TABLE 1. Carbonate rock type classification standard (Zhou, 1998).
To characterize the lithology change characteristics between wells, the thickness of each single rock layer was calculated, and the degree of dispersion between the thickness of each single rock layer and the mean thickness of the single rock layers in the reservoir were calculated by using the mathematical representation method based on the lithology standard deviation; thus, the longitudinal lithology changes were described. The smaller the lithology standard deviation is, the more drastic are thickness changes between the different lithologies. Figure 4 shows the connected well comparison diagram of the Weizhou 1–N oilfield. From left to right are the N1, N2, N3, N4 and N5 wells of the Weizhou 1–N oilfield. The calculated lithology standard deviations for each well are 16.72, 22.01, 15.78, 13.04 and 11.21. The standard deviation of the lithology in well N5 is the smallest, and the lithology changes the fastest.
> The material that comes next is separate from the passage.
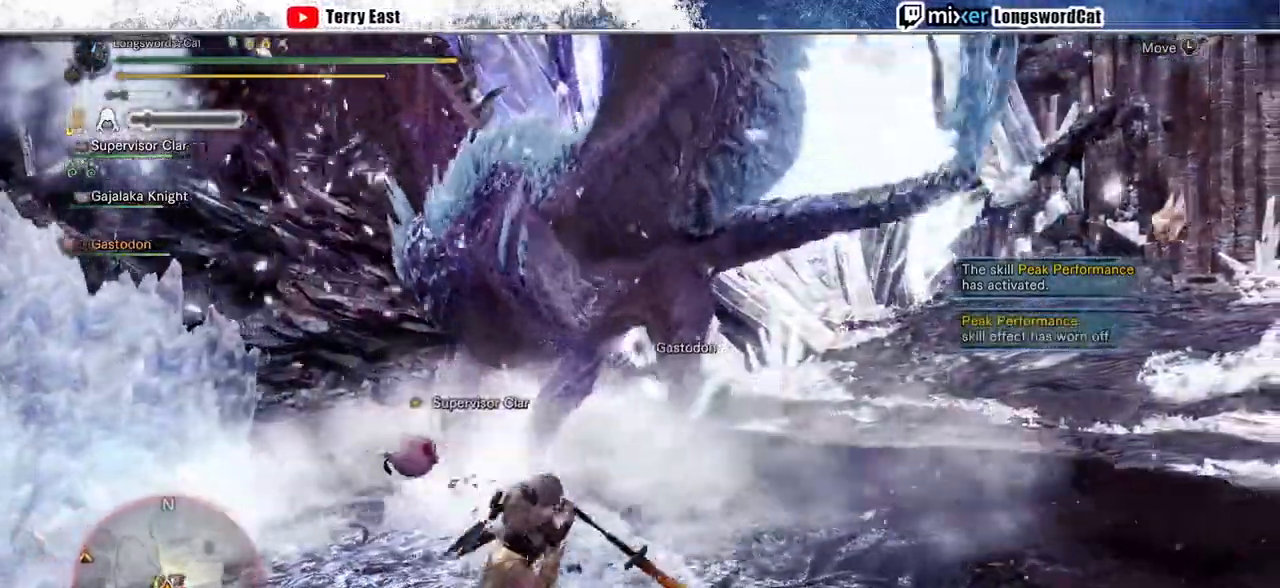
{"dt_ms": 500, "buttons": [], "left_stick": "right", "right_stick": "center", "events": [[100, "CROSS", "up"], [200, "CROSS", "down"], [300, "CROSS", "up"], [367, "CROSS", "down"], [467, "CROSS", "up"]]}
To describe the distribution of the lithology changes in plane and space, a variety of seismic attributes that are related to lithology changes were extracted by using the Schlumberger Petrel seismic interpretation platform, and the seismic attributes that can reflect lithology changes were chosen by analyzing the correlations among the seismic attributes and the lithology standard deviations. The seismic attributes that were chosen, which include the maximum amplitude, average instantaneous frequency and half energy, have obvious correlations with the lithology standard deviation, and the correlation coefficients are 0.9810, 0.7102, and 0.8679, respectively (Figure 5). The BP neural network deep learning algorithm is used to fit the lithology standard deviation values of the wells with the seismic attributes that can reflect lithology changes, and the calculation model for the lithology standard deviation is then established. Finally, the plane distribution characteristics of the lithology standard deviation are simulated. Figure 6 shows that the lithology standard deviations in the fault clamping area of the Weizhou 1–N oilfield are small, which reflect the rapid changes in lithology.
Discussion
The Main Controlling Factors of Fracture–cavity Formation
Due to the influences of multiple geological effects, such as leaching, dissolution, tectonics and filling, the buried hill reservoir in the study area developed numerous empty caves, mechanically filled these caves with clastic rocks, mineral precipitation–filled caves, fractures and dissolution pores on the basis of limestone being the main rock skeleton, and have formed an extremely complex system of fracture–cavity systems. The seismic imaging data in this area are poor, and it is difficult to characterize and identify the small and medium–sized fractures and caves. Analysis of the main geological factors that controlled the formation of fractures and caves is of great significance for predicting fracture–cavity reservoirs (Makeen et al., 2021; Radwan et al., 2020; Yin et al., 2019c). Combined with drilling in the exploration stage and production, it is considered that the formation of high–quality fracture–cavity reservoirs in this area was mainly affected by four factors: lithology changes, karst landforms, tectonic deformations and faulting.
(1) Lithology changes.
Rocks with similar lithologies and certain thicknesses often have similar rock mechanics properties (Saein and Riahi., 2017; Yin et al., 2019a; Zen et al., 2010). Rocks with different lithologies vary greatly in their rock strengths, have different mechanical properties, and therefore vary in their ease of fracturing (Hower and Groppo., 2021). The changes in rock properties show the changes in rock thicknesses in the longitudinal direction. Under the same stress, thin rock layers are more prone to fracture under similar burial depths, structural positions and lithologies. The density of fracture development is significantly negatively correlated with the rock thickness; that is, the fracture density decreases with increasing rock thickness, which was also confirmed by a number of studies (Fan et al., 2008; Li and Fan., 2011; Liu et al., 2020; Mohammed et al., 2021). The buried limestone hill reservoir in the Weixinan Depression has been subjected to different degrees of dolomitization. Due to the large differences in crystallization intensity, the mechanical strengths of the rocks also changed. Affected by the uneven crystallization intensities, there are weak surfaces between the crystals and original rock, and the rock is more prone to fracturing. In summary, lithology changes should be an important factor for influencing the differences in fracture cavity development. The correlation between the fracture–cavity relative density which is the ratio of fracture–cavity thickness to thickness of target stratum in well profile and lithology standard deviation of a single well in the study area is statistically analyzed (Figure 7). The results show that the smaller the lithology standard deviation is, the higher the fracture–cavity relative density is, and the more intense the lithology changes are, the more likely a fracture cavity is to be formed.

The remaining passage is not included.